- _SOAL DAN TUGAS_
1: Tuliskan ulang tanpa perubahan bagian teks tentang pengadilan pajak yang diawali kata-kata "1. Peradilan Administrasi" dan diakhiri kata-kata "Peradilan Administrasi Murni.".
2: Jawablah pertanyaan berikut berdasarkan teks tentang pengadilan pajak.
(a) Menurut doktrin yang disebutkan, perikatan dapat lahir karena apa saja?
(b) Pihak mana yang memiliki kedudukan lebih tinggi dan lebih kuat dalam hubungan hukum dengan pembayar pajak?
(c) Hukum harus berfungsi sebagai alat apa?
3: Terjemahkan kalimat dari teks tentang pengadilan pajak ini ke dalam bahasa Inggris: "Pemerintah (fiskus) memiliki kedudukan yang lebih tinggi dan lebih kuat dibandingkan dengan pembayar pajak."

- _PETIKAN TEKS_
“PENGADILAN ADMINISTRSI PAJAK DAN PENGADILAN PAJAK”


“PENGADILAN ADMINISTRSI PAJAK DAN PENGADILAN PAJAK”


Pengadilan pajak adalah karena adanya sengketa, atau beda pendapat dan tafsir baik atas pemahaman, penerapan maupun akibat dari suatu penerapan ketentuan perpajakan.[1] Hubungan hukum antara fiskus dengan pemerintah adalah hubungan perikatan yang lahir karena Undang-undang. Sebagaimana diketahui dalam doktrin, bahwa perikatan dapat lahir karena perjanjian maupun karena undang-undang. Karena karakteristik hubungan hukumnya adalah hubungan yang lahir karena Undang-undang, maka tidak diperlukan kesepakatan atau persesuaian kehendak atau pendapat antara pembayar pajak dan Pemerintah.
Hubungan hukum antara pihak Pemerintah dengan pembayar pajak menempatkan para pihak tidak dalam kedudukan sederajat. Pemerintah (fiskus) memiliki kedudukan yang lebih tinggi dan lebih kuat dibandingkan dengan pembayar pajak.[2] Namun demikian, hukum harus berfungsi sebagai alat penjaga keseimbangan dan keharmonisan (balancing). Fungsi hukum dapat menjaga keseimbangan dan keharmonisan antara kepentingan negara/ kepentingan umum dan kepentingan perorangan.[3]

  1. Peradilan Administrasi Pajak.
Peradilan Administrasi Pajak yaitu menyelesaian semua macam dan semua bentuk perselisihan mengenai pajak-pajak. Dan sebagaimana diketahui bahwa peradilan Administrasi dapat dibagi 2 yakni:
1.      Peradilan Administrasi Murni.

- _DATA YANG DISEDIAKAN_
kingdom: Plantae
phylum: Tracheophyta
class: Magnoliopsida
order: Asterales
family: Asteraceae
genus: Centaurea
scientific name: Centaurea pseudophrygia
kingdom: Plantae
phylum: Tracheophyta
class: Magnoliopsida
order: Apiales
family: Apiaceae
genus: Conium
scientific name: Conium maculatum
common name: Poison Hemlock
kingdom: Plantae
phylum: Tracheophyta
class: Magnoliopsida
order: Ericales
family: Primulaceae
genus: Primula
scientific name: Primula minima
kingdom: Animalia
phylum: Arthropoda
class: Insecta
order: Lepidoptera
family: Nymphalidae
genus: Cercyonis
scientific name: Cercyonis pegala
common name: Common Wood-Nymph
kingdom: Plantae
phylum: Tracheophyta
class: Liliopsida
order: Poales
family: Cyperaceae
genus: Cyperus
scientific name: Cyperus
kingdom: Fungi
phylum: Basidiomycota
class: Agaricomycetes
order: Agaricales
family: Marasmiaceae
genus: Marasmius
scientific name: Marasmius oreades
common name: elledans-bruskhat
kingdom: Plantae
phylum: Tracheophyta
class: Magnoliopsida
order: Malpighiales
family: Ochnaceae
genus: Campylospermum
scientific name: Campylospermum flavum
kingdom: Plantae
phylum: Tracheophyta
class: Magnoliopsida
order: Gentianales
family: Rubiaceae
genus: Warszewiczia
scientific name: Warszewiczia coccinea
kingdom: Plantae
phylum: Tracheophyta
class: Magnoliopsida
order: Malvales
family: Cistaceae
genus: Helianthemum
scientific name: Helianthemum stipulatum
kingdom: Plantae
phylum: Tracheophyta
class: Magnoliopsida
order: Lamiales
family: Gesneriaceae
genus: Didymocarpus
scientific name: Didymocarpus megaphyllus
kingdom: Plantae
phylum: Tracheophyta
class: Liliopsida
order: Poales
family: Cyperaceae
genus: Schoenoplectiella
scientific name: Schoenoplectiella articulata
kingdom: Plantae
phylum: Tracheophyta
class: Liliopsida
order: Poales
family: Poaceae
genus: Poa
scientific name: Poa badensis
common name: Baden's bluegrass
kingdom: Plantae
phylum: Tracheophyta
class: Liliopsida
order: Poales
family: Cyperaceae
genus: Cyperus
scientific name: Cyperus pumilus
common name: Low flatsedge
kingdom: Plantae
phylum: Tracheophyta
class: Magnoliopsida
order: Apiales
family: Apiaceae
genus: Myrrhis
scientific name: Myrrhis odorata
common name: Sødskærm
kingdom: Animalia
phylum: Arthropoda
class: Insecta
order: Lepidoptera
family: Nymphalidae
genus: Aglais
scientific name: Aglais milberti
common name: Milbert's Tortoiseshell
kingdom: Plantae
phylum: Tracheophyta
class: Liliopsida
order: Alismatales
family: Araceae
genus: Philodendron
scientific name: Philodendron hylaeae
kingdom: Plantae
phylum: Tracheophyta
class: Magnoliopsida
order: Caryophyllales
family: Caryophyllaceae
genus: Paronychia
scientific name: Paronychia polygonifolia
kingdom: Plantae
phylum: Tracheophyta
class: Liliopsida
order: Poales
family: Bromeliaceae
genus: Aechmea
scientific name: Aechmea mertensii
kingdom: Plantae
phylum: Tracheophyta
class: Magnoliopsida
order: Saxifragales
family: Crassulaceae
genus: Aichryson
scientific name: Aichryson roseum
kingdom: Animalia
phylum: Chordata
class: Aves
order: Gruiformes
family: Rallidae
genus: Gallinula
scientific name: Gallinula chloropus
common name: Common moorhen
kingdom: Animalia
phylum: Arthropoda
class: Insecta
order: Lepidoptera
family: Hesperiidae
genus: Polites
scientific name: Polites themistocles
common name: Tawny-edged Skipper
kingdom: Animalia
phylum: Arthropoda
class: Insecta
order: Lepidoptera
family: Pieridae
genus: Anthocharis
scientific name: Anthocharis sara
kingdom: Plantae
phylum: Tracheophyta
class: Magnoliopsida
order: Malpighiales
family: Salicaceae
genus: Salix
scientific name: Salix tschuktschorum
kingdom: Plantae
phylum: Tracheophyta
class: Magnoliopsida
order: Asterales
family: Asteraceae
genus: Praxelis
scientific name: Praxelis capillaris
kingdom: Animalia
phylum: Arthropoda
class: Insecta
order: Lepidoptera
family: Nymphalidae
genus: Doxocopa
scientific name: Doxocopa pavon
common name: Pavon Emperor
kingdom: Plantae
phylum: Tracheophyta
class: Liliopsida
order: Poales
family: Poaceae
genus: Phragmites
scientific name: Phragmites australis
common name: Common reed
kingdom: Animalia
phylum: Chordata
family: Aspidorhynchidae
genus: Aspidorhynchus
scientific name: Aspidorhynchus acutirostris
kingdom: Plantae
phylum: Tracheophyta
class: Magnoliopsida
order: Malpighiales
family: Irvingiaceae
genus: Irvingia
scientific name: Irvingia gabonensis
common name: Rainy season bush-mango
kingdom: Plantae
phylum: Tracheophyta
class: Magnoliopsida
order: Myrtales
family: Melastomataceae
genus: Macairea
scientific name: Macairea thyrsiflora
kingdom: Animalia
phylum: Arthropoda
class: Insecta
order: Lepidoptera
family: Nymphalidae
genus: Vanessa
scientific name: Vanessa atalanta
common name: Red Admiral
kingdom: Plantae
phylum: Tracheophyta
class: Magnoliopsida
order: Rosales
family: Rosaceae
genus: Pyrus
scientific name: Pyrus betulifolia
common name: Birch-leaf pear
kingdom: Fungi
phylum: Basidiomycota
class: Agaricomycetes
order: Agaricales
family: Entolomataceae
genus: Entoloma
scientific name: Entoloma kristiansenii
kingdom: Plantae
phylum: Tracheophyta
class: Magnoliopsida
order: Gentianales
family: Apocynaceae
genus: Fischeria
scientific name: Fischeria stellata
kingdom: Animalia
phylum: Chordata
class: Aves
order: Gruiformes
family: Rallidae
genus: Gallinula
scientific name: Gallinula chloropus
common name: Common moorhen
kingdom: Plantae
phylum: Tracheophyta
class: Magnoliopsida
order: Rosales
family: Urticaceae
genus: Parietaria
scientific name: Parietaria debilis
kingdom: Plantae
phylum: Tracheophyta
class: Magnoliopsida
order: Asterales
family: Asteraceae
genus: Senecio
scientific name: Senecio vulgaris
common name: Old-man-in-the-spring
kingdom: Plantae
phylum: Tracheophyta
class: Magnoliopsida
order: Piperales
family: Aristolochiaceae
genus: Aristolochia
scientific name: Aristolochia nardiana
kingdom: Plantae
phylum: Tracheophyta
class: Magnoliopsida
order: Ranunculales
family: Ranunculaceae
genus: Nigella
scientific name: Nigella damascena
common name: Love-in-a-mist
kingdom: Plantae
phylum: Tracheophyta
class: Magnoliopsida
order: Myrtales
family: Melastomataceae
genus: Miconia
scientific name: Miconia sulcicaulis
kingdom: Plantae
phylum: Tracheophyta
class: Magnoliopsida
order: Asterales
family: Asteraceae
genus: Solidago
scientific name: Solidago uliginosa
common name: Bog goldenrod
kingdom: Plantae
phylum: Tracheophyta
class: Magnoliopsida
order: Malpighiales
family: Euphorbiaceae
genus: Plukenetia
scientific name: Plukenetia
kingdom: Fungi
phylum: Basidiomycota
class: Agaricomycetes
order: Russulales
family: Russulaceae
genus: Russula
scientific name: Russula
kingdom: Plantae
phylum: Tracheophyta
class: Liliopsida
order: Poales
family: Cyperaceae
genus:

- _HASIL LATIHAN_
1:
1. Peradilan Administrasi Pajak.
Peradilan Administrasi Pajak yaitu menyelesaian semua macam dan semua bentuk perselisihan mengenai pajak-pajak. Dan sebagaimana diketahui bahwa peradilan Administrasi dapat dibagi 2 yakni:
1.      Peradilan Administrasi Murni.

2:
(a) Perikatan dapat lahir karena perjanjian maupun karena undang-undang.
(b) Pemerintah (fiskus) memiliki kedudukan yang lebih tinggi dan lebih kuat.
(c) Hukum harus berfungsi sebagai alat penjaga keseimbangan dan keharmonisan (balancing).

3: The Government (the tax authority) holds a higher and stronger position than the taxpayer.